‘Favorite Foodie’ Stacy Fawcett, sons remembered in Plano memorial service
Scott Fawcett, brother of slain “Favorite Foodie” Stacy Fawcett, began his remarks at a memorial for Fawcett and her two teenage sons Tuesday by saying that people had been asking how many funerals there were going to be for the trio.
“While that is a legitimate question, it truly never even occurred to us to have two or three funerals,” Scott Fawcett said. “We’re having one funeral, obviously. These three would want to go to heaven together.”
The closeness among Stacy Fawcett, her 19-year-old son, McCann Utu Jr., and her 17-year-old son, Josiah, was a recurring theme about the service, which drew a large crowd of family, friends, and Plano West High School students wearing football jerseys in the teens’ honor to Prestonwood Baptist Church.

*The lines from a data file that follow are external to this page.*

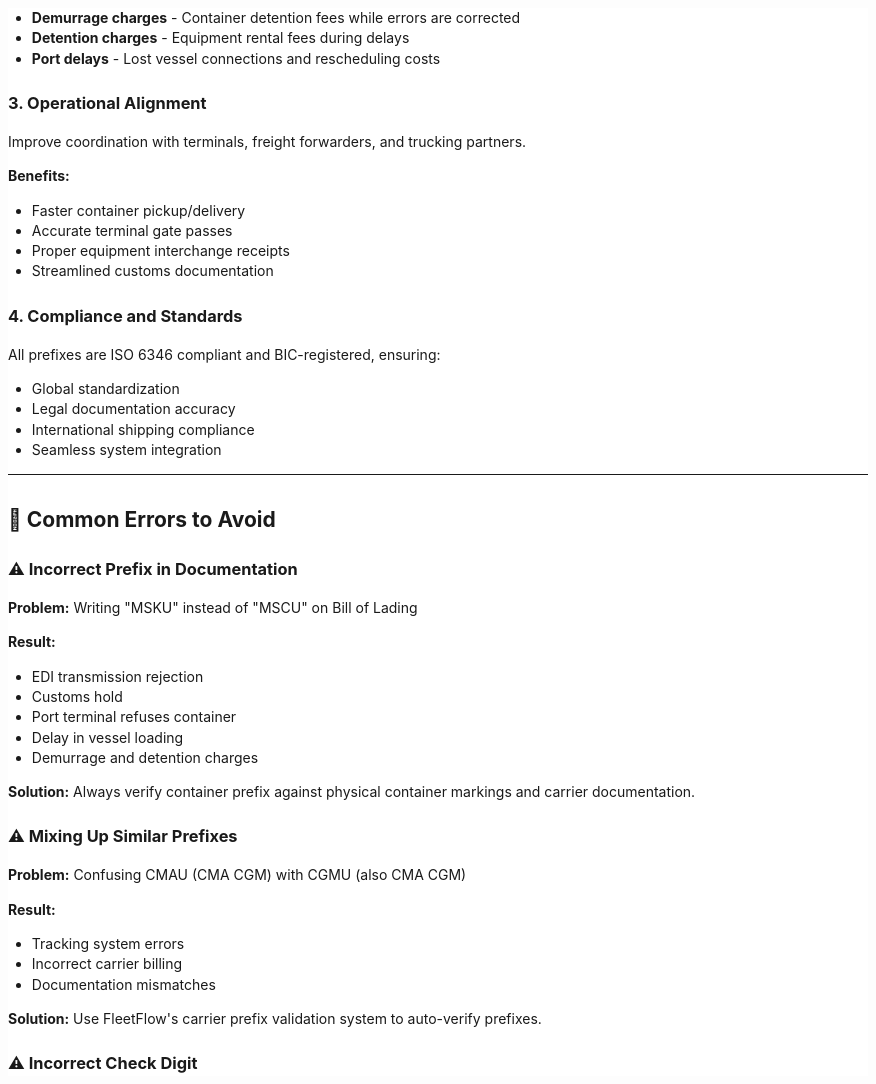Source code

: - **Demurrage charges** - Container detention fees while errors are corrected
- **Detention charges** - Equipment rental fees during delays
- **Port delays** - Lost vessel connections and rescheduling costs

### **3. Operational Alignment**

Improve coordination with terminals, freight forwarders, and trucking partners.

**Benefits:**

- Faster container pickup/delivery
- Accurate terminal gate passes
- Proper equipment interchange receipts
- Streamlined customs documentation

### **4. Compliance and Standards**

All prefixes are ISO 6346 compliant and BIC-registered, ensuring:

- Global standardization
- Legal documentation accuracy
- International shipping compliance
- Seamless system integration

---

## 🎯 Common Errors to Avoid

### **⚠️ Incorrect Prefix in Documentation**

**Problem:** Writing "MSKU" instead of "MSCU" on Bill of Lading

**Result:**

- EDI transmission rejection
- Customs hold
- Port terminal refuses container
- Delay in vessel loading
- Demurrage and detention charges

**Solution:** Always verify container prefix against physical container markings and carrier
documentation.

### **⚠️ Mixing Up Similar Prefixes**

**Problem:** Confusing CMAU (CMA CGM) with CGMU (also CMA CGM)

**Result:**

- Tracking system errors
- Incorrect carrier billing
- Documentation mismatches

**Solution:** Use FleetFlow's carrier prefix validation system to auto-verify prefixes.

### **⚠️ Incorrect Check Digit**

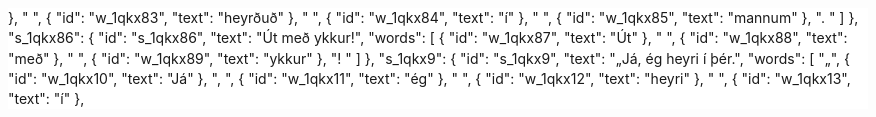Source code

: },
" ",
{
"id": "w_1qkx83",
"text": "heyrðuð"
},
" ",
{
"id": "w_1qkx84",
"text": "í"
},
" ",
{
"id": "w_1qkx85",
"text": "mannum"
},
". "
]
},
"s_1qkx86": {
"id": "s_1qkx86",
"text": "Út með ykkur!",
"words": [
{
"id": "w_1qkx87",
"text": "Út"
},
" ",
{
"id": "w_1qkx88",
"text": "með"
},
" ",
{
"id": "w_1qkx89",
"text": "ykkur"
},
"! "
]
},
"s_1qkx9": {
"id": "s_1qkx9",
"text": "„Já, ég heyri í þér.",
"words": [
"„",
{
"id": "w_1qkx10",
"text": "Já"
},
", ",
{
"id": "w_1qkx11",
"text": "ég"
},
" ",
{
"id": "w_1qkx12",
"text": "heyri"
},
" ",
{
"id": "w_1qkx13",
"text": "í"
},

The Rev. Jack Graham, pastor of Prestonwood, noted the size of the crowd, which filled roughly two-thirds of the large sanctuary.
The service was four days after Fawcett and her sons died. Early Friday morning, Plano police were notified that a “male subject” had reported that he committed murder. Officers found Stacy Fawcett and Josiah Utu dead at the scene, and McCann Utu Jr. with stab wounds that he died from later.
A family member told WFAA/Channel 8 that McCann Utu Jr. had called 911 while repeatedly stabbing himself. According to the family, the teen had never been the same since suffering a traumatic brain injury more than a year ago.
“For every parent who has a child in any sport, I ask that you think about how can we make change, how can we protect our precious children who love sports but suffer these terrible head injuries,” McCann Utu Sr., the boys’ father and Fawcett’s ex-husband, said at the service. “Because my son paid the ultimate sacrifice.”
“But while here on Earth,” Utu continued, struggling to get through his brief remarks, “my son lived, my son loved and my son laughed. And I know that he would want each of us to be the same.”
Stacy Fawcett was recalled in the memorial program as a force to be reckoned with (the program included an anecdote about Fawcett, an accomplished figure skater, skating with Olympian Dorothy Hamill at the grand opening of the Dallas Galleria).
Fawcett’s mother, Lynn Croft, spoke of Fawcett’s force of personality.
“You’d just kind of get in and put your seat belt on, because there was so much love,” Croft said. “I never met a more determined person in my life to take care of her children. She did not ever meet a stranger. She loved people.”
Fawcett who appeared weekly on the Saturday-morning edition of Channel 8’s News 8 Daybreak during “Favorite Foodie” segments, was well-known in the local media and food communities. She also blogged about food for radio station KVIL/103.7 FM’s website, and was an advocate for anti-hunger causes such as the North Texas Food Bank.
“That segment that she did on Saturday mornings was the highlight of her week,” Croft said. “She looked forward to that every week. She would start to ask me about what to fix on Wednesday, she would go over it, and two minutes later: ‘I changed my mind! I was going to do such-and-such, but I might do such-and-such on top of it.’ ‘Sounds good.’ Minutes later: ‘You know what? I think such-and-such might even be better!’ ”
Like all the speakers, Croft appeared to be trying to make sense of the tragedy. But she wanted it made clear that McCann Utu Jr. loved his mother.
“Mental illness is not something that we all understand,” Croft said. “Stacy was always the kind of person who thinks that she can fix things. Whether she’s fixing something to eat or just fixing things. She was bound and determined to fix this. And she, and I, did the best that we could.”